Consigne:
D'après l'extrait, le groupe dont il est question prône haut et fort l'abolition de quelle déclaration ?

Extrait:
-- -- --
Faisons aussi ressortir que l’approche du mouvement Rezistans ek Alternativ est simpliste. S’il veut montrer sa détermination à œuvrer en faveur d’une fusion à terme des différentes composantes de la société mauricienne, qu’il soit cohérent avec lui-même et qu’il commence par donner la preuve de la sincérité de sa démarche : qu’il initie un vrai combat, dans une transparence totale, contre le communalisme infect que pratiquent les politiciens hindous et qui retarde l’intégration ; qu’il combatte ouvertement et fermement la corruption et le trafic d’influence qui minent la méritocratie à Maurice ; qu’il s’engage à divulguer comment il va mobiliser la population contre la dilapidation des fonds publics à des fins bassement électoralistes ; qu’il nous dise comment il compte s’y prendre pour inculquer un minimum de respect à l’environnement ainsi que du civisme aux Mauriciens qui en manquent, y compris les Créoles susceptibles d’en bénéficier ; et enfin, qu’il nous dise quel type de politique il souhaitera instaurer et imposer dans le pays s’il arrive au pouvoir : communiste, socialiste, social-démocrate, ou peut-être alors un “pot-pourri — fouillis”, comme celui qui prévaut actuellement ?

De plus, nous nous attendons à ce que leurs déclarations d’intention, si jamais ils le font, soient suivies de prises d’action bien visibles et concrètes, en totale cohérence avec les objectifs clairs que le groupuscule aura annoncés au départ. À l’œuvre ! Du courage, et des explications franches et précises… ! On n’en attend pas moins de la part des membres d’un groupe qui prône haut et fort l’abolition de la déclaration relative à l’appartenance ethnique ainsi que les grands principes irréalistes d’une gauche par ailleurs en disparition accélérée dans le monde entier.

Du paradis où il faisait bon vivre avant l’indépendance, les politiciens hindous ainsi que Bérenger et Duval ont réussi à en faire un enfer où règnent dorénavant l’indécence, l’opportunisme, la saleté, la laideur, la corruption, le trafic d’influence, la drogue, l’insécurité, des services publics défaillants, la léthargie, les passe-droits, les abus de pouvoir et de biens sociaux, un énorme gaspillage, une incapacité à planifier et la conduite d’une politique incohérente et contradictoire à la petite semaine. Un énorme fatras à l’état pur, loin d’un État civilisé et moderne !
-- -- --
Entrées de données enregistrées
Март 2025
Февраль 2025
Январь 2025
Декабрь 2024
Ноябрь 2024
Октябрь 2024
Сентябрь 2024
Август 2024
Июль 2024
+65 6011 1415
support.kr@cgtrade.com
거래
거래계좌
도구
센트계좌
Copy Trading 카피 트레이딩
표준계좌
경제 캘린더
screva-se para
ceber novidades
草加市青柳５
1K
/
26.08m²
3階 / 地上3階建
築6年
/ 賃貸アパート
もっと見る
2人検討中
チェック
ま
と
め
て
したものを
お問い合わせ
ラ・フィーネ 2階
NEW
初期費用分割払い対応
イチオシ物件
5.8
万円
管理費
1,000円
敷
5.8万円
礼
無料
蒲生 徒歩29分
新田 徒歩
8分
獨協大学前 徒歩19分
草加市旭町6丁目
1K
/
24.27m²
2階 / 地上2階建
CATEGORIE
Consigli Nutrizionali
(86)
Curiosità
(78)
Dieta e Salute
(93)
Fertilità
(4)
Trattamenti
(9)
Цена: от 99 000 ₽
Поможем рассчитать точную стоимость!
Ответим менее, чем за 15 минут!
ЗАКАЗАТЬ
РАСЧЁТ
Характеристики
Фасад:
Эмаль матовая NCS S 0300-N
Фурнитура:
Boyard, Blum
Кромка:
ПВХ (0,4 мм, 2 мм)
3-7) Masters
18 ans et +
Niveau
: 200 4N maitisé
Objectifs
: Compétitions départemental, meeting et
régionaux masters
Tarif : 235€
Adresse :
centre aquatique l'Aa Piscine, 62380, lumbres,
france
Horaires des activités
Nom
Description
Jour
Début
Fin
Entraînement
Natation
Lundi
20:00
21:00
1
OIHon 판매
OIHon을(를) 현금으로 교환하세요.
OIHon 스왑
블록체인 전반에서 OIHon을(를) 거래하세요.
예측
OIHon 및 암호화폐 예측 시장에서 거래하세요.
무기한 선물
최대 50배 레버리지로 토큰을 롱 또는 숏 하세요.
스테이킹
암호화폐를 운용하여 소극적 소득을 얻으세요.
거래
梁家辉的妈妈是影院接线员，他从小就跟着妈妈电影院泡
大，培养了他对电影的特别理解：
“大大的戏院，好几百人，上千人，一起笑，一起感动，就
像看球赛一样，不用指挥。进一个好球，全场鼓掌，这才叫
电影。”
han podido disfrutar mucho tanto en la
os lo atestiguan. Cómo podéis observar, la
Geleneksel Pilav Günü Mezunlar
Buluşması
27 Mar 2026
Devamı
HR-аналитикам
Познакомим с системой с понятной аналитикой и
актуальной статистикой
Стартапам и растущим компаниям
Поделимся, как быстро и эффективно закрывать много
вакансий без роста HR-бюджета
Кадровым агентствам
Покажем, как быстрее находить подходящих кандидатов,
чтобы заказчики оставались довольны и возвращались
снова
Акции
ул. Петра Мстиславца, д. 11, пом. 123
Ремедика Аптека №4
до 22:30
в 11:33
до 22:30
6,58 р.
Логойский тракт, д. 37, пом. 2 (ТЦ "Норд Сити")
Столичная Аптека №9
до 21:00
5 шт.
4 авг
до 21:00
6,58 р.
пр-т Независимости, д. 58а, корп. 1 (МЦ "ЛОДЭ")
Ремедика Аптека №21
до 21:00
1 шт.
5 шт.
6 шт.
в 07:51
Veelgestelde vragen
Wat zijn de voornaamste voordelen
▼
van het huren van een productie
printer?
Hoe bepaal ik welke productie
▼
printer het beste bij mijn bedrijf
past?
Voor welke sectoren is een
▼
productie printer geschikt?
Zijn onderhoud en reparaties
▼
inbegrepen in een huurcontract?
-- -- --
Réponse:
La déclaration relative à l'appartenance ethnique.